Standby mode seems to work differently with the 501 than with the DirecTivo. When you put the 501 in standby mode, it would still put out a blank video signal, while the DirecTivo outputs NO video signal, so I get a "Unusable Signal" message on the TV. On the other hand, if you tried to put the 501 in standby while recording, it would look at you and say "Do you want to abort this recording?" I'm told that it's not necessary to put the unit in standby as the receiver is constantly receiving program data, while a power-down is necessary for the 5xx series in order to receive the nine-day guide.

The worst part about the TiVo is the on-screen guide. Dish's 501's guide came up a lot faster than Tivo's guide which appeared to be "paint by numbers". I wish there was a way to go through the guide faster. On the 501, you press the 30-second forward, it goes forward one day. 10-second back, it goes back one day in the guide. Enter a number and press left or right, it goes forward or back that many hours. But, it's not likely that I will use the program guide much. The Tivo includes a guide which allows you to scan by channel or time, and is much faster.

[Collected data]

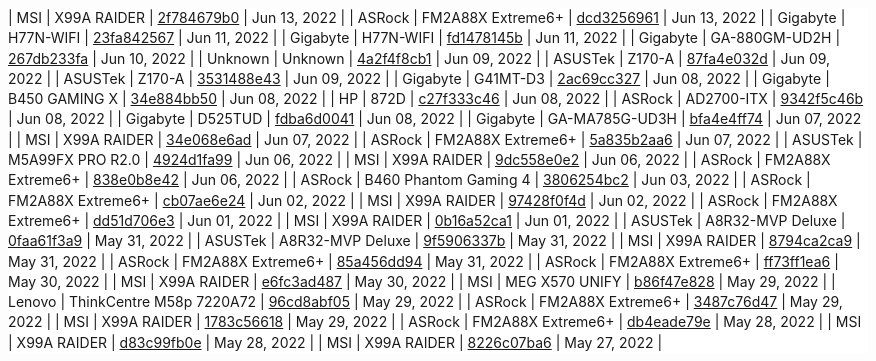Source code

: | MSI           | X99A RAIDER                 | [2f784679b0](https://linux-hardware.org/?probe=2f784679b0) | Jun 13, 2022 |
| ASRock        | FM2A88X Extreme6+           | [dcd3256961](https://linux-hardware.org/?probe=dcd3256961) | Jun 13, 2022 |
| Gigabyte      | H77N-WIFI                   | [23fa842567](https://linux-hardware.org/?probe=23fa842567) | Jun 11, 2022 |
| Gigabyte      | H77N-WIFI                   | [fd1478145b](https://linux-hardware.org/?probe=fd1478145b) | Jun 11, 2022 |
| Gigabyte      | GA-880GM-UD2H               | [267db233fa](https://linux-hardware.org/?probe=267db233fa) | Jun 10, 2022 |
| Unknown       | Unknown                     | [4a2f4f8cb1](https://linux-hardware.org/?probe=4a2f4f8cb1) | Jun 09, 2022 |
| ASUSTek       | Z170-A                      | [87fa4e032d](https://linux-hardware.org/?probe=87fa4e032d) | Jun 09, 2022 |
| ASUSTek       | Z170-A                      | [3531488e43](https://linux-hardware.org/?probe=3531488e43) | Jun 09, 2022 |
| Gigabyte      | G41MT-D3                    | [2ac69cc327](https://linux-hardware.org/?probe=2ac69cc327) | Jun 08, 2022 |
| Gigabyte      | B450 GAMING X               | [34e884bb50](https://linux-hardware.org/?probe=34e884bb50) | Jun 08, 2022 |
| HP            | 872D                        | [c27f333c46](https://linux-hardware.org/?probe=c27f333c46) | Jun 08, 2022 |
| ASRock        | AD2700-ITX                  | [9342f5c46b](https://linux-hardware.org/?probe=9342f5c46b) | Jun 08, 2022 |
| Gigabyte      | D525TUD                     | [fdba6d0041](https://linux-hardware.org/?probe=fdba6d0041) | Jun 08, 2022 |
| Gigabyte      | GA-MA785G-UD3H              | [bfa4e4ff74](https://linux-hardware.org/?probe=bfa4e4ff74) | Jun 07, 2022 |
| MSI           | X99A RAIDER                 | [34e068e6ad](https://linux-hardware.org/?probe=34e068e6ad) | Jun 07, 2022 |
| ASRock        | FM2A88X Extreme6+           | [5a835b2aa6](https://linux-hardware.org/?probe=5a835b2aa6) | Jun 07, 2022 |
| ASUSTek       | M5A99FX PRO R2.0            | [4924d1fa99](https://linux-hardware.org/?probe=4924d1fa99) | Jun 06, 2022 |
| MSI           | X99A RAIDER                 | [9dc558e0e2](https://linux-hardware.org/?probe=9dc558e0e2) | Jun 06, 2022 |
| ASRock        | FM2A88X Extreme6+           | [838e0b8e42](https://linux-hardware.org/?probe=838e0b8e42) | Jun 06, 2022 |
| ASRock        | B460 Phantom Gaming 4       | [3806254bc2](https://linux-hardware.org/?probe=3806254bc2) | Jun 03, 2022 |
| ASRock        | FM2A88X Extreme6+           | [cb07ae6e24](https://linux-hardware.org/?probe=cb07ae6e24) | Jun 02, 2022 |
| MSI           | X99A RAIDER                 | [97428f0f4d](https://linux-hardware.org/?probe=97428f0f4d) | Jun 02, 2022 |
| ASRock        | FM2A88X Extreme6+           | [dd51d706e3](https://linux-hardware.org/?probe=dd51d706e3) | Jun 01, 2022 |
| MSI           | X99A RAIDER                 | [0b16a52ca1](https://linux-hardware.org/?probe=0b16a52ca1) | Jun 01, 2022 |
| ASUSTek       | A8R32-MVP Deluxe            | [0faa61f3a9](https://linux-hardware.org/?probe=0faa61f3a9) | May 31, 2022 |
| ASUSTek       | A8R32-MVP Deluxe            | [9f5906337b](https://linux-hardware.org/?probe=9f5906337b) | May 31, 2022 |
| MSI           | X99A RAIDER                 | [8794ca2ca9](https://linux-hardware.org/?probe=8794ca2ca9) | May 31, 2022 |
| ASRock        | FM2A88X Extreme6+           | [85a456dd94](https://linux-hardware.org/?probe=85a456dd94) | May 31, 2022 |
| ASRock        | FM2A88X Extreme6+           | [ff73ff1ea6](https://linux-hardware.org/?probe=ff73ff1ea6) | May 30, 2022 |
| MSI           | X99A RAIDER                 | [e6fc3ad487](https://linux-hardware.org/?probe=e6fc3ad487) | May 30, 2022 |
| MSI           | MEG X570 UNIFY              | [b86f47e828](https://linux-hardware.org/?probe=b86f47e828) | May 29, 2022 |
| Lenovo        | ThinkCentre M58p 7220A72    | [96cd8abf05](https://linux-hardware.org/?probe=96cd8abf05) | May 29, 2022 |
| ASRock        | FM2A88X Extreme6+           | [3487c76d47](https://linux-hardware.org/?probe=3487c76d47) | May 29, 2022 |
| MSI           | X99A RAIDER                 | [1783c56618](https://linux-hardware.org/?probe=1783c56618) | May 29, 2022 |
| ASRock        | FM2A88X Extreme6+           | [db4eade79e](https://linux-hardware.org/?probe=db4eade79e) | May 28, 2022 |
| MSI           | X99A RAIDER                 | [d83c99fb0e](https://linux-hardware.org/?probe=d83c99fb0e) | May 28, 2022 |
| MSI           | X99A RAIDER                 | [8226c07ba6](https://linux-hardware.org/?probe=8226c07ba6) | May 27, 2022 |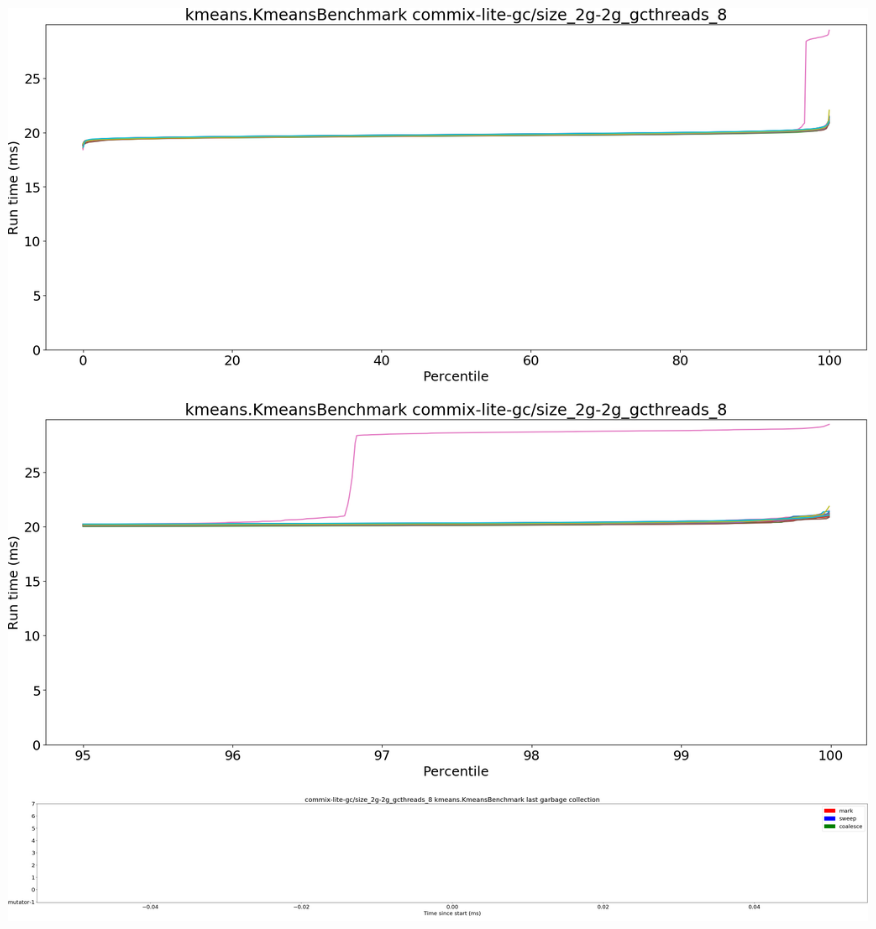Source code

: ![kmeans.KmeansBenchmark commix-lite-gc/size_2g-2g_gcthreads_8](percentile_kmeans.KmeansBenchmark_conf8.png)

![kmeans.KmeansBenchmark commix-lite-gc/size_2g-2g_gcthreads_8](percentile_95plus_kmeans.KmeansBenchmark_conf8.png)

![commix-lite-gc/size_2g-2g_gcthreads_8 kmeans.KmeansBenchmark last garbage collection](example_gc_last_batches_conf8_3_kmeans.KmeansBenchmark.png)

TASKS TO COMPLETE:
**1.** From the receiver comparison, list each control the 501 offers for moving through its guide, along with what that control does.
**2.** Reproduce the section of the receiver comparison that begins with the words containing "The worst part" and ends with "is much faster.".
The rows are separate material and have no connection to the receiver comparison.

TASK SOLUTIONS:
**1.**
- 30-second forward: goes forward one day
- 10-second back: goes back one day
- Entering a number and pressing left or right: goes forward or back that many hours

**2.**
The worst part about the TiVo is the on-screen guide. Dish's 501's guide came up a lot faster than Tivo's guide which appeared to be "paint by numbers". I wish there was a way to go through the guide faster. On the 501, you press the 30-second forward, it goes forward one day. 10-second back, it goes back one day in the guide. Enter a number and press left or right, it goes forward or back that many hours. But, it's not likely that I will use the program guide much. The Tivo includes a guide which allows you to scan by channel or time, and is much faster.